* [What the exercise asks]: Look in the listing below for the line that has "hfov_deg: 71.6", then return it and each following line up to and including the one with "focal_mm: 5.8", exactly and without pictures.

* [Excerpted records]:
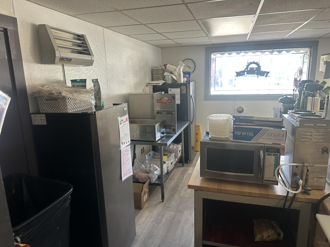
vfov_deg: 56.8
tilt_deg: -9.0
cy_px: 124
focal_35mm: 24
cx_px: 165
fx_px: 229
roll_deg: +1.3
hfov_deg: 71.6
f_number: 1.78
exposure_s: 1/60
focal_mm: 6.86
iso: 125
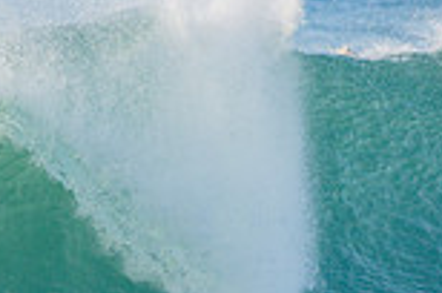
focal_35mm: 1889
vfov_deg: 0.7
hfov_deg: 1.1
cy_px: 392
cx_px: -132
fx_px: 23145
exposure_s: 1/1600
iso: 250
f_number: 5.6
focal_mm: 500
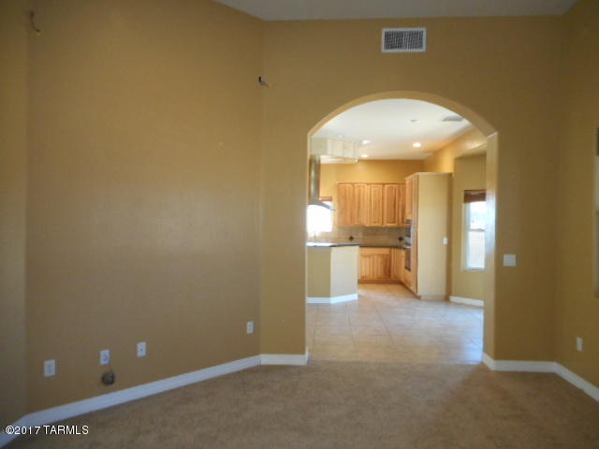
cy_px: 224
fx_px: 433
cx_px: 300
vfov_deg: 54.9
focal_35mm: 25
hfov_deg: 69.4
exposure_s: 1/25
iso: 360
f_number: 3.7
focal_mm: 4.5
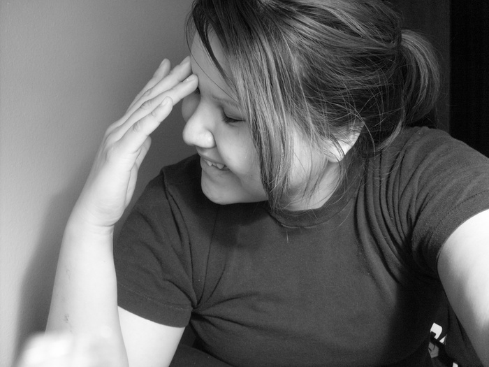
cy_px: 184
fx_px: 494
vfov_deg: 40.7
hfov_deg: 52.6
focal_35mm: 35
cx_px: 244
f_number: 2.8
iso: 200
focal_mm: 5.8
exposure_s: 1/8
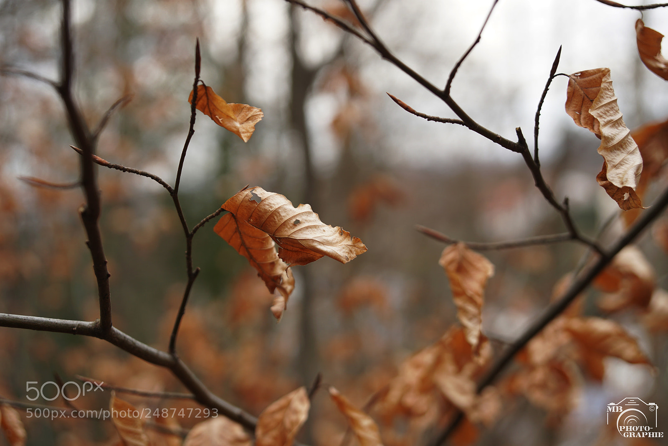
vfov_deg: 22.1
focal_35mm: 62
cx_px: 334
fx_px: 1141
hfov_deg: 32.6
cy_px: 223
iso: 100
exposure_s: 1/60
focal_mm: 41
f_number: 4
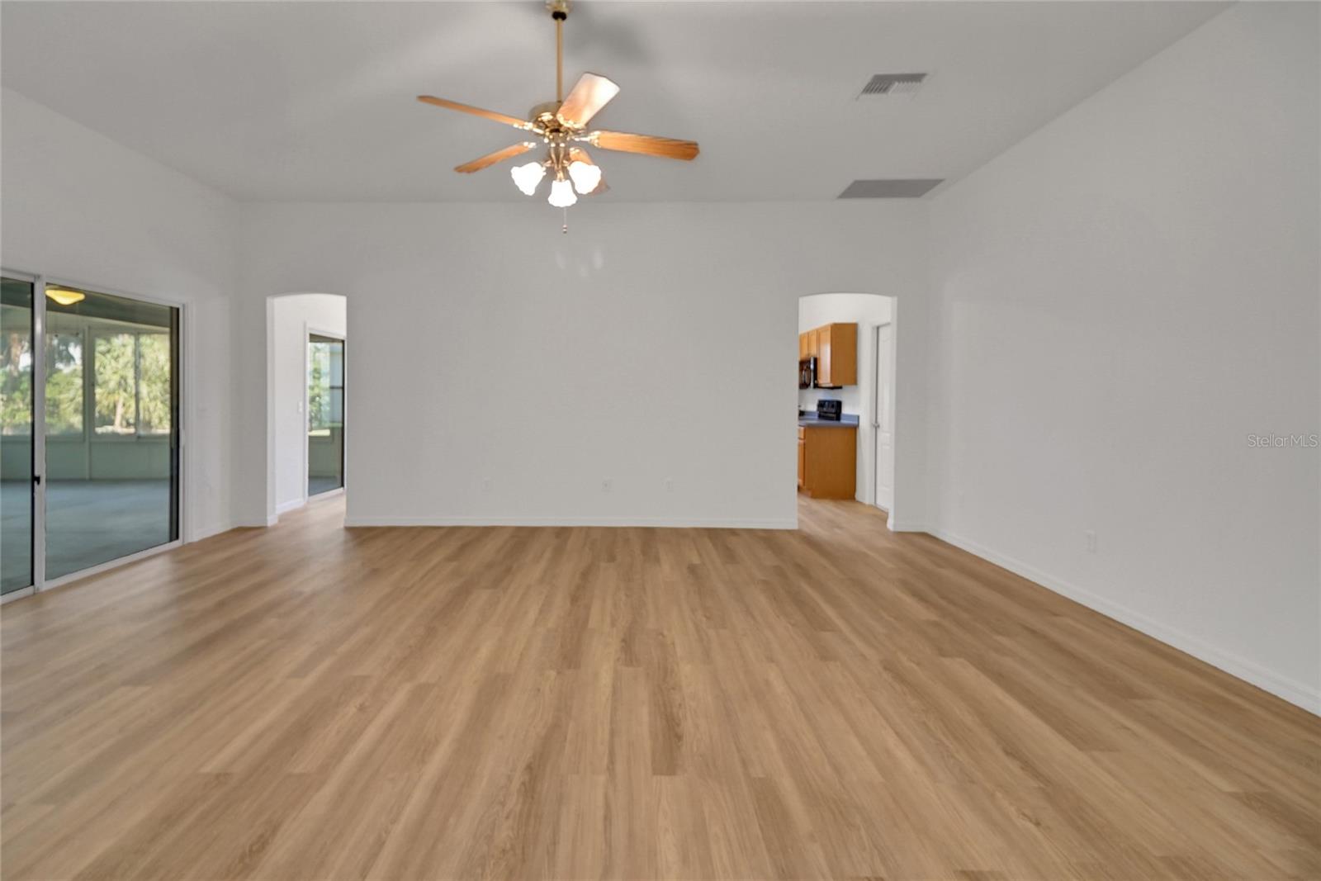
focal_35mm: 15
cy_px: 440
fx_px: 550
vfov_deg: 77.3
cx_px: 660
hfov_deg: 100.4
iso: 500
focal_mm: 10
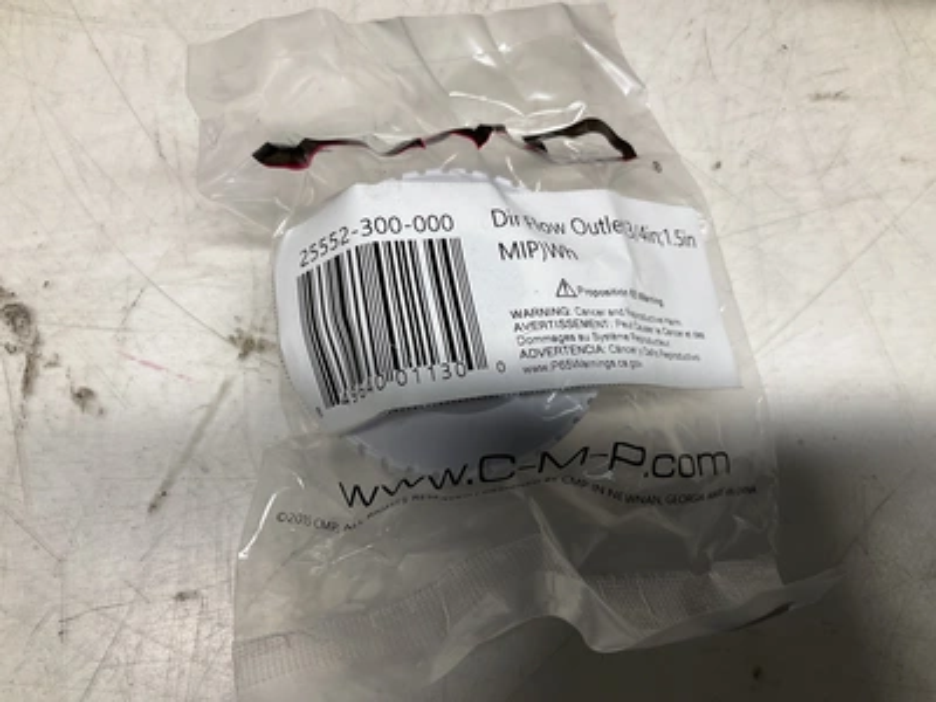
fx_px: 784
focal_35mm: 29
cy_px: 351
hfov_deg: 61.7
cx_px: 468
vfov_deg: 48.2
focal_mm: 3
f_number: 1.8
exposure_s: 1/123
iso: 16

* [Task result]:
hfov_deg: 71.6
f_number: 1.78
exposure_s: 1/60
focal_mm: 6.86
iso: 125
focal_35mm: 1889
vfov_deg: 0.7
hfov_deg: 1.1
cy_px: 392
cx_px: -132
fx_px: 23145
exposure_s: 1/1600
iso: 250
f_number: 5.6
focal_mm: 500
cy_px: 224
fx_px: 433
cx_px: 300
vfov_deg: 54.9
focal_35mm: 25
hfov_deg: 69.4
exposure_s: 1/25
iso: 360
f_number: 3.7
focal_mm: 4.5
cy_px: 184
fx_px: 494
vfov_deg: 40.7
hfov_deg: 52.6
focal_35mm: 35
cx_px: 244
f_number: 2.8
iso: 200
focal_mm: 5.8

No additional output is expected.